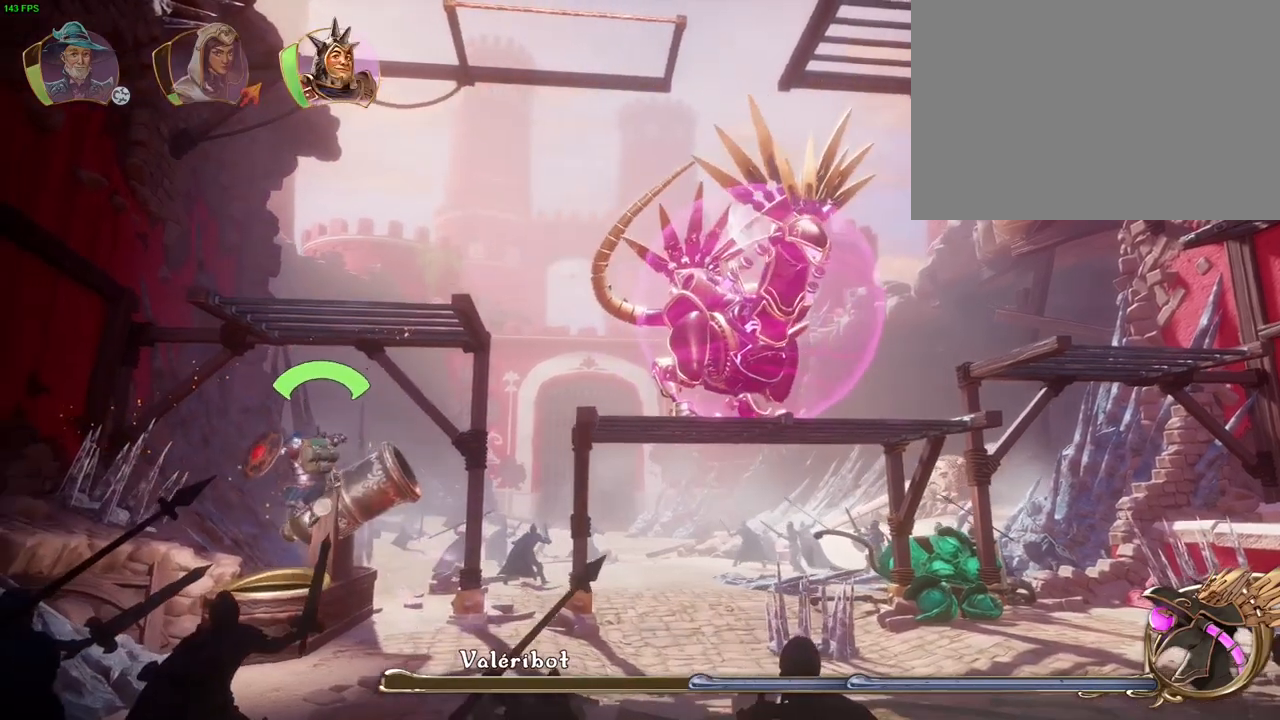
{"dt_ms": 500, "buttons": ["CROSS"], "left_stick": "right", "right_stick": "center", "events": [[50, "left_stick", "center"], [117, "left_stick", "right"], [200, "TRIANGLE", "down"], [283, "TRIANGLE", "up"], [383, "CROSS", "down"]]}
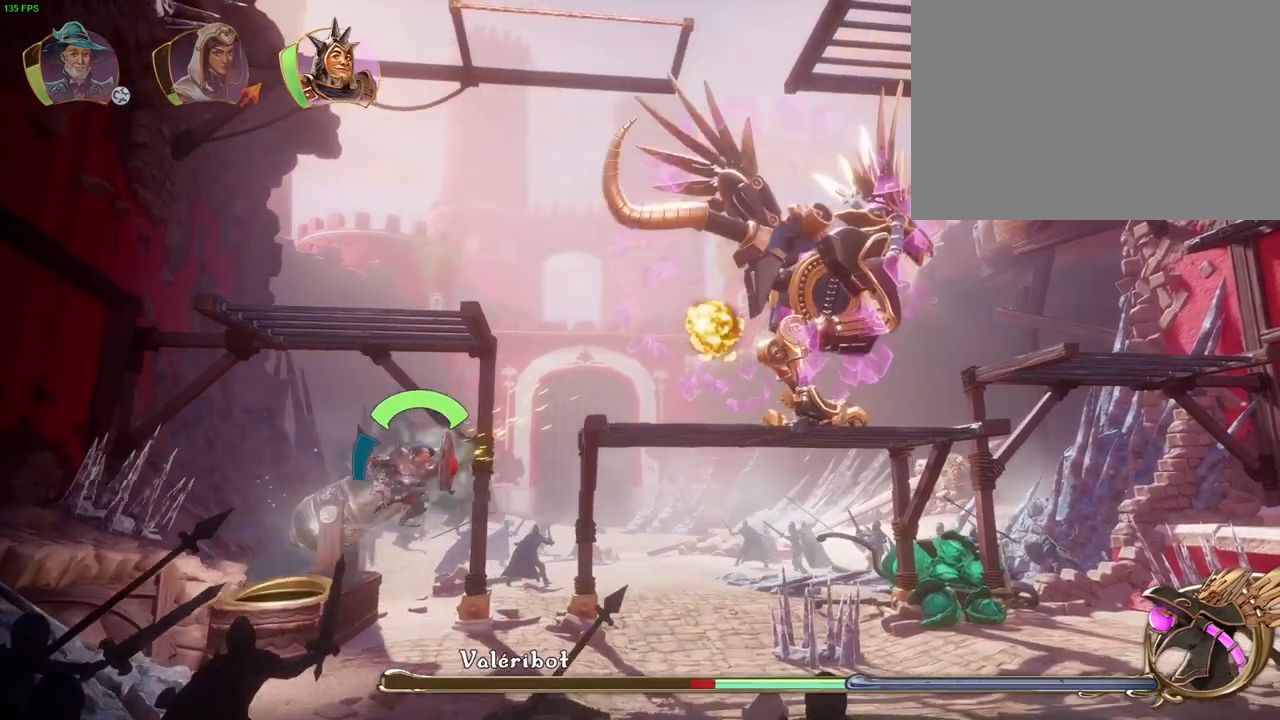
{"dt_ms": 500, "buttons": ["CROSS"], "left_stick": "right", "right_stick": "center", "events": [[233, "CROSS", "up"], [333, "CROSS", "down"]]}
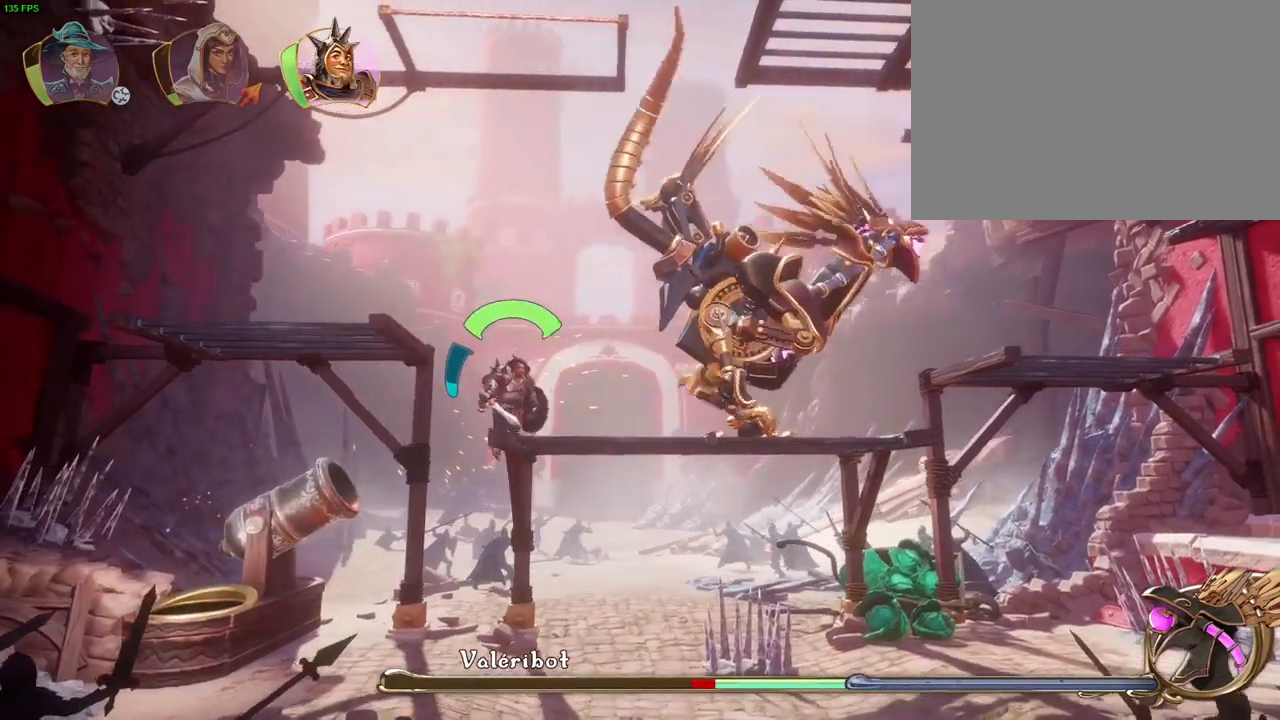
{"dt_ms": 500, "buttons": [], "left_stick": "right", "right_stick": "center", "events": [[67, "CROSS", "up"], [200, "SQUARE", "down"], [300, "SQUARE", "up"], [367, "SQUARE", "down"], [450, "SQUARE", "up"]]}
_ _ _ _
Problem statement - The data above, line by line: transcribe it exactly and drop the pictures.

Answer to this problem -
{"dt_ms": 500, "buttons": ["CROSS"], "left_stick": "right", "right_stick": "center", "events": [[50, "left_stick", "center"], [117, "left_stick", "right"], [200, "TRIANGLE", "down"], [283, "TRIANGLE", "up"], [383, "CROSS", "down"]]}
{"dt_ms": 500, "buttons": ["CROSS"], "left_stick": "right", "right_stick": "center", "events": [[233, "CROSS", "up"], [333, "CROSS", "down"]]}
{"dt_ms": 500, "buttons": [], "left_stick": "right", "right_stick": "center", "events": [[67, "CROSS", "up"], [200, "SQUARE", "down"], [300, "SQUARE", "up"], [367, "SQUARE", "down"], [450, "SQUARE", "up"]]}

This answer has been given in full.